Appendix A: Consumer Spending Categories

Table A1: Classification of Consumer Spending Categories
Consumption component Type
Clothing & footwear Durable good
Furnishings & household equipment Durable good
Purchases of vehicles Durable good
Food Non-durable good
Cigarettes & tobacco Non-durable good
Alcoholic beverages Non-durable good
Electricity, gas & other fuels Service
Rent & other dwelling services Service
Health Service
Operation of vehicles Service
Transport services Service
Communications Service
Recreation & culture Service
Education services Service
Hotels, cafés & restaurants Service
Insurance & other financial services Service
Other goods & services Service

Source: RBA


The authors are from Economic Analysis Department. [*]

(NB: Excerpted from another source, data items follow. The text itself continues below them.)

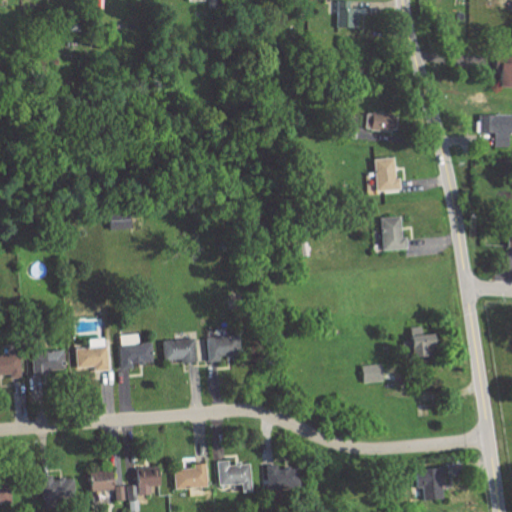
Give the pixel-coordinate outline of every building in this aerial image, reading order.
[(356,27),(355,10),(347,11),(346,0),(345,0),(334,0),(335,28),(356,27)] [(494,87),(511,87),(511,63),(495,63),(494,87)] [(362,113),(361,130),(391,131),(391,114),(362,113)] [(476,133),(491,133),(491,147),(505,147),(505,133),(511,132),(511,114),(476,115),(476,133)] [(391,178),(391,158),(370,158),(371,191),(397,190),(396,178),(391,178)] [(105,214),(106,229),(126,228),(126,213),(105,214)] [(397,217),(377,217),(378,250),(403,249),(403,236),(398,236),(397,217)] [(404,335),(406,356),(431,353),(428,332),(404,335)] [(149,362),(148,341),(135,342),(134,333),(115,334),(117,367),(128,367),(128,362),(149,362)] [(205,360),(216,360),(216,356),(237,355),(236,334),(204,335),(205,360)] [(160,338),(160,358),(178,357),(178,361),(193,361),(192,337),(160,338)] [(105,369),(104,345),(72,346),(72,366),(89,366),(89,370),(105,369)] [(61,368),(60,349),(28,350),(28,374),(44,373),(44,369),(61,368)] [(0,377),(0,380),(19,378),(16,351),(0,353),(0,377)] [(380,380),(378,362),(358,365),(360,382),(380,380)] [(246,461),(225,462),(225,459),(213,460),(214,484),(238,483),(238,489),(248,489),(246,461)] [(203,486),(202,462),(190,462),(190,467),(170,468),(171,487),(203,486)] [(87,490),(102,490),(102,499),(133,499),(133,484),(122,484),(121,463),(87,464),(87,490)] [(295,486),(296,464),(264,463),(263,485),(295,486)] [(411,468),(412,487),(419,486),(419,498),(441,497),(439,466),(411,468)] [(155,467),(133,467),(134,494),(147,494),(147,485),(155,485),(155,467)] [(70,476),(49,478),(49,475),(37,476),(39,497),(71,495),(70,476)]
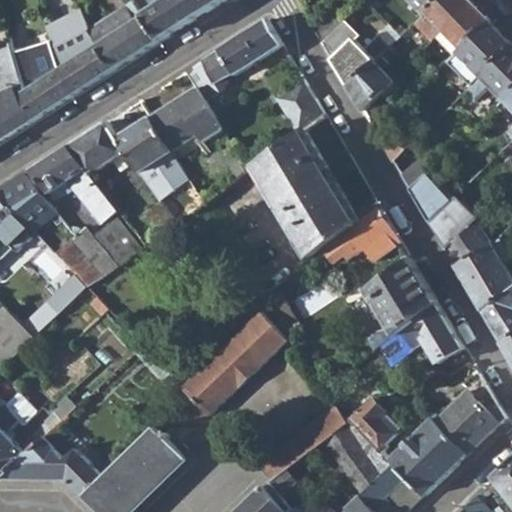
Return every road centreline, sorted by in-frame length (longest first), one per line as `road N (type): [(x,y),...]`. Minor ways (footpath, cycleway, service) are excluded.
road 1 (residential): [(279,0),(511,381)]
road 2 (residential): [(263,0),(0,167)]
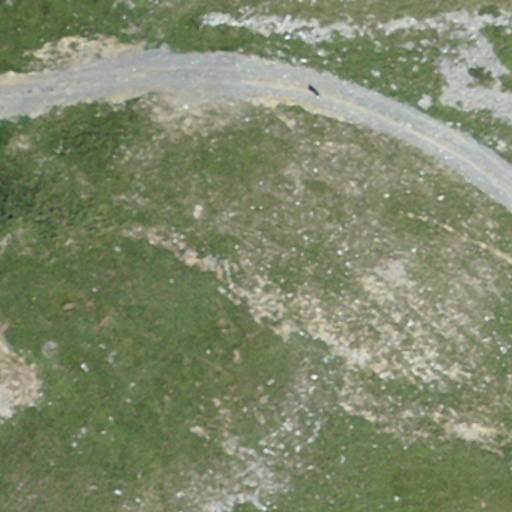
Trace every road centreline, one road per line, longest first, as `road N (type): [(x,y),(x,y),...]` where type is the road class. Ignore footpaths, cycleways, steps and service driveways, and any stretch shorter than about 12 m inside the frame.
road 1 (track): [(146,70),(301,83),(426,131),(511,187)]
road 2 (track): [(0,93),(146,70)]
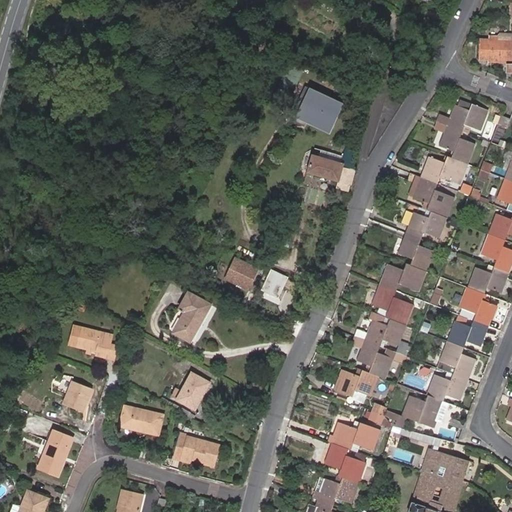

See Fisher, Otto and Voss (1996), Luengo-Prado (2006) and Stock and Watson (1999). [1]

Around 15 per cent of household spending in Australia tends to be on durable goods. Table A1 shows the details of the household final consumption expenditure series used to construct the durable goods, non-durable goods and services series used in this article. [2]

The correlations are slightly lower when we exclude each component from GDP (i.e. durable spending and GDP excluding durable spending), but the conclusions regarding relative cyclicality are unchanged. [3]

The correlations fall significantly when the bottom decile of GDP growth outcomes are excluded, whereas excluding the top decile of GDP growth outturns has a much smaller effect on the correlation coefficients. [4]

In the United States, the government also introduced temporary incentives to encourage housing activity through home-buyer tax credits. [5]

See Downes, Louis and Lay (1994). [6]

The depreciation of the Australian dollar in 2008, which increased the price of imports, and its subsequent appreciation also contributed to the sharp fall and subsequent rise in the volume of imports of durable goods. [7]


Downes P, C Louis and C Lay (1994), ‘Influences on the Australian Business Cycle’, Paper presented to the 23rd Annual Conference of Economists, Economic Society of Australia.

Fisher L, G Otto and G Voss (1996), ‘Australian Business Cycle Facts’, Australian Economic Papers, 35(67),
pp 300–320.

Luengo-Prado MJ (2006), ‘Durables, Nondurables, Down Payments and Consumption Excesses’, Journal of Monetary Economics, 53, pp 1509–1539

Stock JH and MW Watson (1999), ‘Business Cycle Fluctuations in US Macroeconomic Time Series,’ in JB Taylor and M Woodford (eds), Handbook of Macroeconomics, pp 3–64, Elsevier, Amsterdam.